Curated by Ar. Fai AU, Dr. Ying ZHOU, and Ar. Sunnie S.Y. Lau, with advisory input from Eunice Seng and Joan Leung, the exhibition highlights a generation of co-operative housing, multifunctional market-library-sports complexes, and modernist industrial buildings. Designed by figures such as Chung Wah-Nan, Wong & Ouyang, Ng Chun Man and Dennis Lau, P&T, as well as the Public Works Department and local architects, these structures embodied a pragmatic tropical modernism shaped by climate, density, and social need. Though modest in form, they played a crucial role in shaping Hong Kong’s urban identity and global aspirations.

Often undocumented and now increasingly threatened by redevelopment and changing aesthetic preferences, these everyday typologies are disappearing. Yet they hold untapped cultural and architectural value.

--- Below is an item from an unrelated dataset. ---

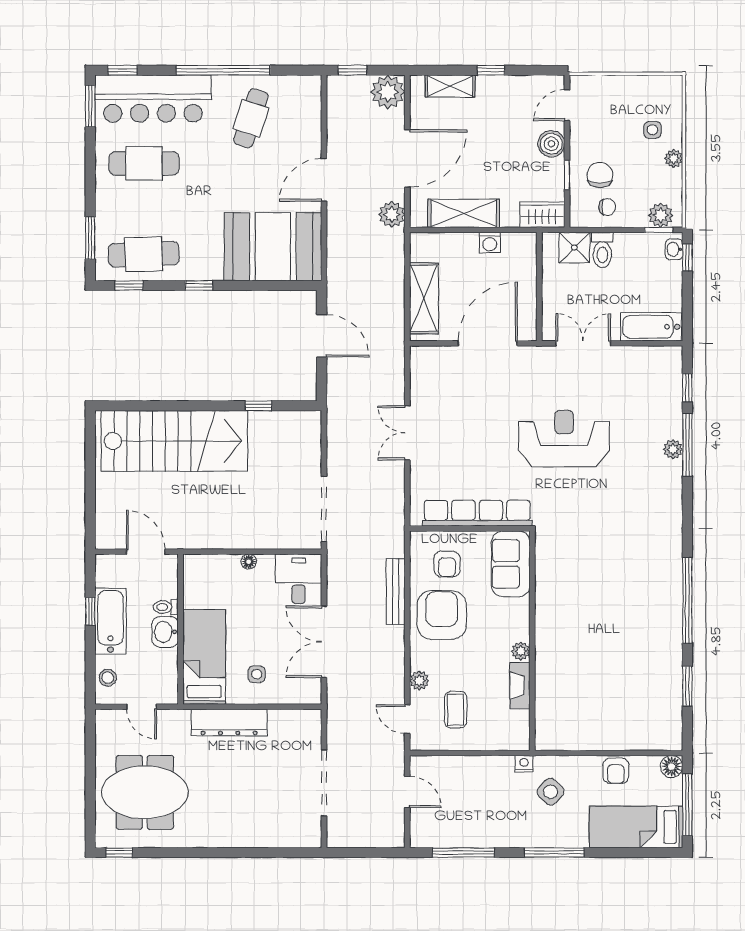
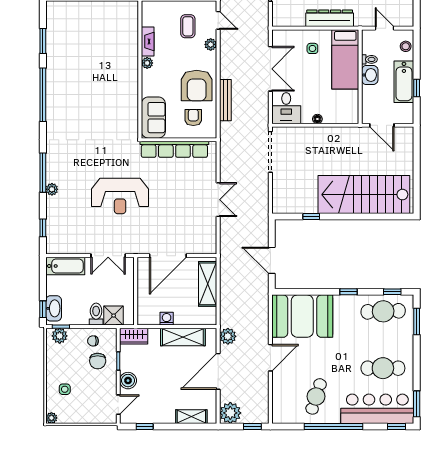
window: (491, 70) -> (145, 427), moved
plant: (674, 158) -> (51, 418), moved
washbasin: (674, 249) -> (54, 308), width x1.91, depth x1.45
window: (687, 445) -> (43, 173), moved
toilet: (166, 607) -> (369, 59), moved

The exhibition positions them as Hong Kong’s “future heritage”—ordinary yet foundational structures that reflect the city's era of collective innovation and resilience.

Set within Campo della Tana—a former rope-making warehouse opposite the Arsenale—the exhibition draws a deliberate parallel between Venice and Hong Kong, two island cities shaped by maritime trade and built in delicate balance between nature and human ingenuity. The indoor pavilion features archival research, drawings, and visual documentation. In the courtyard, a bamboo scaffolding installation, constructed by Hong Kong “sifus,” transforms the space into a living stage. Celebrating the city’s intangible heritage and circular construction practices, this structure will host seasonal performances aligned with key festivals in the lunar calendar: Tin Hau’s Birthday, Dragon Boat, Hungry Ghost, and Mid-Autumn.

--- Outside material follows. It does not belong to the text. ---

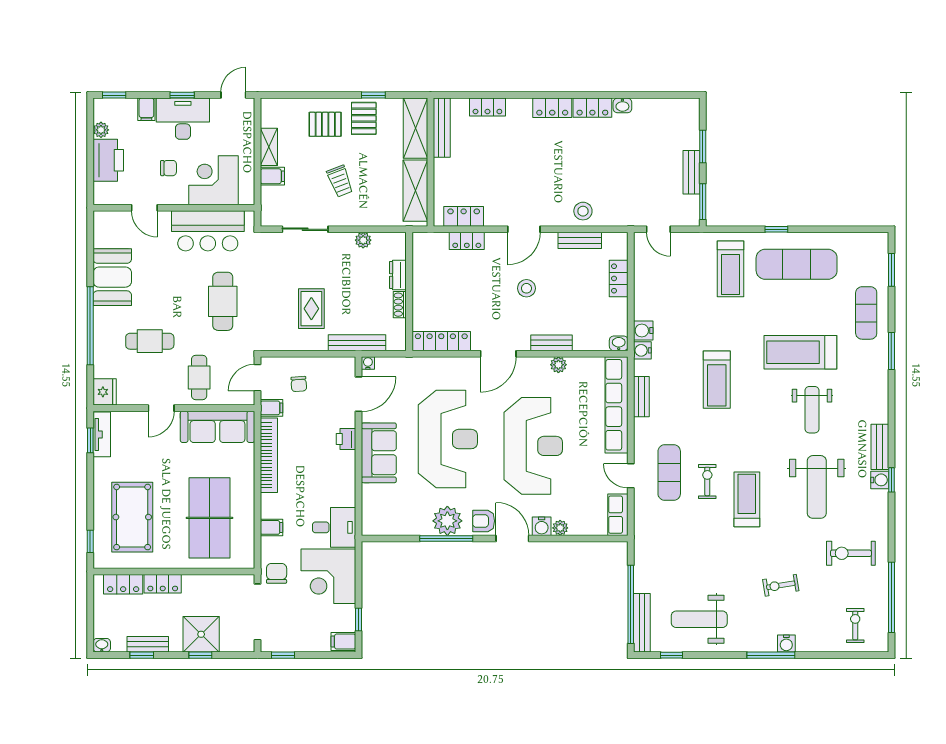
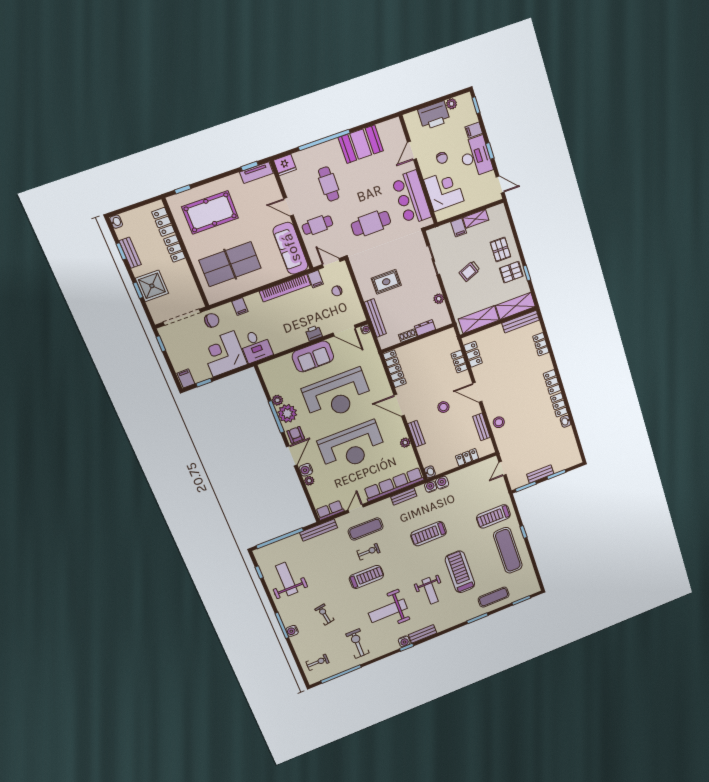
weight bench: (812, 410) -> (430, 591), turned -90
plant: (423, 527) -> (277, 400), added
bench: (642, 623) -> (319, 530), moved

In reanimating the material and cultural legacy of Hong Kong’s civic infrastructure, Projecting Future Heritage invites reflection on how cities remember, evolve, and plan. It suggests that public architectures—often dismissed as utilitarian—can in fact express deep collective intelligence and embody the values of their time. Just as Venice rose from its watery terrain through cooperation and craft, so did Hong Kong emerge from its rocky shores through ingenuity and shared resourcefulness.

The exhibition reminds a global audience that great urban futures are often rooted in everyday pasts. By recontextualizing these overlooked structures, the Hong Kong Pavilion prompts a critical reassessment of what is worth preserving—and how design, memory, and place intersect in shaping the cities to come.

Projecting Future Heritage: A Hong Kong Archive runs from May 10 to November 23, 2025, at Campo della Tana, Venice. Opening hours are 11am to 7pm (May 10 – September 28) and 10am to 6pm (September 29 – November 23), closed on Mondays except May 19, September 30, and November 18.